***** ESTRATTO
Cass. pen. n. 26563/2014

La speciale competenza stabilita dall'art. 11, comma terzo, c.p.p. per i procedimenti connessi a quello riguardante magistrati ha natura di competenza per territorio ed è, pertanto, rilevabile, ai sensi dell'art. 21, comma secondo, c.p.p., prima della conclusione della udienza preliminare o, se questa manchi, entro il termine previsto dall'art. 491, comma primo, c.p.p..

Cass. pen. n. 13296/2014

Ai fini della determinazione della competenza relativa a procedimenti connessi a quelli riguardanti magistrati, si applicano le regole ordinarie, e non invece la disposizione di cui all'art. 11, comma terzo, c.p.p., quando il procedimento connesso è ancora in fase di indagini e quello relativo ad appartenenti all'ordine giudiziario è stato definito con archiviazione, perché tale vicenda determina il venir meno del rapporto di connessione. (In applicazione del principio, la Corte ha ritenuto che, una volta intervenuta l'archiviazione del procedimento riguardante magistrati, l'A.G. originariamente incompetente per il procedimento connesso non poteva essere più privata della trattazione di quest'ultimo).
**********
***** MATERIALE FORNITO
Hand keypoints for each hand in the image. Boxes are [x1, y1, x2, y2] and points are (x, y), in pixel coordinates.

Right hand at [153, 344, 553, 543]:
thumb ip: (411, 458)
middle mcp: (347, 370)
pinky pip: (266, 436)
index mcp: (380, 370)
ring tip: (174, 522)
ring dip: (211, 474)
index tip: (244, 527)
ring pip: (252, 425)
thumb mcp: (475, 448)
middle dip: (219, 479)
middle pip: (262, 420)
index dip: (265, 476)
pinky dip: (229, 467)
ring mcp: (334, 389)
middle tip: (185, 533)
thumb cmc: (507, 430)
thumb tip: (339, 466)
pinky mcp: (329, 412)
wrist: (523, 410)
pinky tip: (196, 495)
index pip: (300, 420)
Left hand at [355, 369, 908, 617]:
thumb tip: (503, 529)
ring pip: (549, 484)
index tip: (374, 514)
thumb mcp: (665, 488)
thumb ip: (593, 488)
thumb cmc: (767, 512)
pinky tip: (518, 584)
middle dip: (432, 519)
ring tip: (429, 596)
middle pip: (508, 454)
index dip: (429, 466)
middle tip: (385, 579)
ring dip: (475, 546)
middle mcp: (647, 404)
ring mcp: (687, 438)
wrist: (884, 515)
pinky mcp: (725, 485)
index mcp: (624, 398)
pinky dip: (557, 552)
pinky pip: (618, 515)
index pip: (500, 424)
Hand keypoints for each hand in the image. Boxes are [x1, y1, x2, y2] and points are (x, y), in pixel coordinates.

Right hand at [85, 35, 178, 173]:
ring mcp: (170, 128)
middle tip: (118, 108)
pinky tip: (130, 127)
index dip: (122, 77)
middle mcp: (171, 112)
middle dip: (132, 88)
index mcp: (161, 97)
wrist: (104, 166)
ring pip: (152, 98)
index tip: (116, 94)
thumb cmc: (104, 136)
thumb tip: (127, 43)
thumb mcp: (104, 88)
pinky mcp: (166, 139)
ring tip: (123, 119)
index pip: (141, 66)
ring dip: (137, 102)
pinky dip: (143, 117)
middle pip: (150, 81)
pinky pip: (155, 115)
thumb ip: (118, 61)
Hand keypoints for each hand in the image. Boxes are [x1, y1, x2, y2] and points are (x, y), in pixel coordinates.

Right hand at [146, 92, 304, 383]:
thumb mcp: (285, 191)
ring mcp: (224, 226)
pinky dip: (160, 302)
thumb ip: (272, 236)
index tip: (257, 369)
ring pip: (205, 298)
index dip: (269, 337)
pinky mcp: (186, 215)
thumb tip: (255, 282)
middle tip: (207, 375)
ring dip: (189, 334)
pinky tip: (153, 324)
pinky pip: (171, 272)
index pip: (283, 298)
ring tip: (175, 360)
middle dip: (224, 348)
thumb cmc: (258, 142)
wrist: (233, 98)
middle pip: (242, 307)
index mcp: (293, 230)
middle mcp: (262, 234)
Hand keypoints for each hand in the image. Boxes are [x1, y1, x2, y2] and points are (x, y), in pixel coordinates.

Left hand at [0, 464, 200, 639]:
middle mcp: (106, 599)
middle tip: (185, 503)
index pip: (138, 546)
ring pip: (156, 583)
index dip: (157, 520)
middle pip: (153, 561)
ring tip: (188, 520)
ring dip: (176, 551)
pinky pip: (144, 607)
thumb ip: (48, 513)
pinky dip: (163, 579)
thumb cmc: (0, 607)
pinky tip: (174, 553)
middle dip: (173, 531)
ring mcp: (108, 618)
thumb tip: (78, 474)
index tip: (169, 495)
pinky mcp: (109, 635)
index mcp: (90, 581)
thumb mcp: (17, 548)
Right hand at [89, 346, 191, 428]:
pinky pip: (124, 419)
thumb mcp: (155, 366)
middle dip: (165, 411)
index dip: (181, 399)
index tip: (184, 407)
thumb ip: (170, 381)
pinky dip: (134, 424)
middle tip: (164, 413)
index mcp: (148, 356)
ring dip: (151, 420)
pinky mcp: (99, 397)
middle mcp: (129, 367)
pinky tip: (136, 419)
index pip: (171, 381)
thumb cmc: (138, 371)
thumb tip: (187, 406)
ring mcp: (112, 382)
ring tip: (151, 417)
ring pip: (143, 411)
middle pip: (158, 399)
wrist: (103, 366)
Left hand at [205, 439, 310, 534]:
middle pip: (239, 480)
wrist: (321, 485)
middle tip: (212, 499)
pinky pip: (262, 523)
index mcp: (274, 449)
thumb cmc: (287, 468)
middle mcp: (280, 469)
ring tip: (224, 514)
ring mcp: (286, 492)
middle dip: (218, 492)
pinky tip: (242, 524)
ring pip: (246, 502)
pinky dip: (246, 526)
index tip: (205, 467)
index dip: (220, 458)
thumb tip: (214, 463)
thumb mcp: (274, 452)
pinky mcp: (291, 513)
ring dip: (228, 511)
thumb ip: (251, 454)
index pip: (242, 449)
**********
▶ **DOMANDE DI STUDIO**:
**A)** Secondo l'estratto, che natura ha la speciale competenza stabilita dall'art. 11, comma terzo, c.p.p. per i procedimenti connessi a quello riguardante magistrati?
**B)** Trascrivi, per favore, il passo dell'estratto che comincia con "Cass. pen. n. 13296/2014" e prosegue fino a "trattazione di quest'ultimo).".
Il materiale fornito non ha alcun ruolo in questo lavoro.

▶ **RISPOSTE**:
**A)** Ha natura di competenza per territorio.

**B)**
Cass. pen. n. 13296/2014

Ai fini della determinazione della competenza relativa a procedimenti connessi a quelli riguardanti magistrati, si applicano le regole ordinarie, e non invece la disposizione di cui all'art. 11, comma terzo, c.p.p., quando il procedimento connesso è ancora in fase di indagini e quello relativo ad appartenenti all'ordine giudiziario è stato definito con archiviazione, perché tale vicenda determina il venir meno del rapporto di connessione. (In applicazione del principio, la Corte ha ritenuto che, una volta intervenuta l'archiviazione del procedimento riguardante magistrati, l'A.G. originariamente incompetente per il procedimento connesso non poteva essere più privata della trattazione di quest'ultimo).